Light the tequila and quickly step back from the flames. (If safety is a concern, as it should be to any responsible chef, you may prefer to stand a good distance back from the pool and throw a lighted highway emergency flare into it, then duck as the shock wave passes over you.)
When the oil begins to bubble, add the tortillas. A thermal safety suit like the ones used by oil-field fighters will protect you from hot splatters. (Some have found that renting a dumptruck for the day is less expensive than the cost of the suit, but take care: a gas tank explosion will add a nasty petroleum taste, much like that of too much charcoal starter on an open grill.)
Use a clean garden rake to test the tortillas. When they are crispy, it’s time for the cheese. Hand-grated is of course preferable, but if you simply don't have the time a wood chipper is a great short cut.
Allow the cheese to cool and set for 72 hours or until a large cheese bubble forms on the surface. Don’t be alarmed, this is the natural result of a sulfurous gas buildup beneath the surface of the cheese. You might also hear “stretching noises,” as if a large balloon were being slowly rubbed. When the bubble is approximately 5 feet higher than the surrounding cheese, it’s time to lance it. For this you will need safety goggles and a 10 to 12 foot long pole. If you do not have one, your long-handled pool cleaning net should do the job nicely.
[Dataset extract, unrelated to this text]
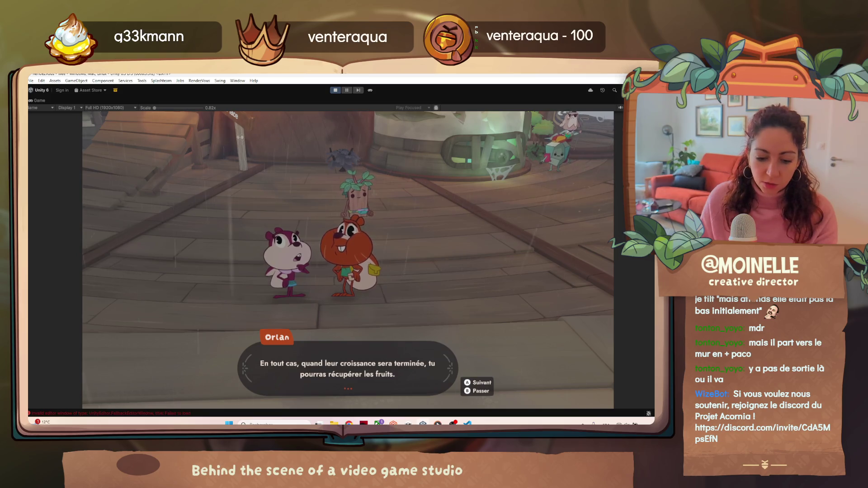
{"action": "key", "text": "space"}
Over the next two days, the flavors will intensify. Use this time to equip the Chevy with as many chrome accessories as your budget will allow: extra lights, mirrors, wheel rims, antennae, exhaust pipes, etc. will all add that authentic ”South of the Border” touch. If you want to go all out, there's nothing like the look of a custom “Tuck ‘n’ Roll” interior.
It’s Party Day! Test the surface of the cheese by walking to the center of the pool. If you sink no more than ankle deep, it’s ready. Let about half the air out of the Chevy’s tires and drive it very slowly onto the surface of the cheese. If you’ve followed the steps carefully it shouldn't sink any deeper than the license plate. Now fill the passenger seat with the jalapeños and the driver's seat with the copped cilantro.
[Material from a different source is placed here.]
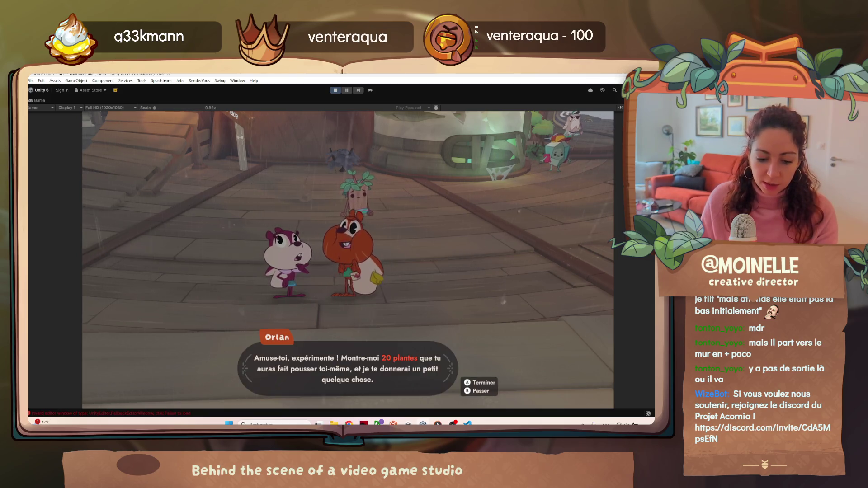
{"action": "key", "text": "space"}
Wait until just before the guests arrive to add the animals. Gently press each of the chickens, feet first, into the cheese up to about the level of their thighs. Next, the larger animals. (Although the ancient Aztecs and Mayans used rope and slave labor while chanting to a ritual drumbeat, a simple forklift makes it a one person job today!)
Congratulations! You’ve done it! There’s just enough time before the guests arrive to scrape the cheese from you shoes and pour yourself a well-earned Margarita. Who needs to hire a band when the food IS the entertainment? The squawks, grunts and bellows of the struggling, cheese-covered animals mingled with the pounding beat of “La Bamba” from the Chevy's vintage eight-track tape player is something your delighted guests will be talking about for years.
Whatever the occasion — wedding, class reunion, political fund-raiser, even a uniquely different Memorial service — you’ll be saying “Que Delicioso!”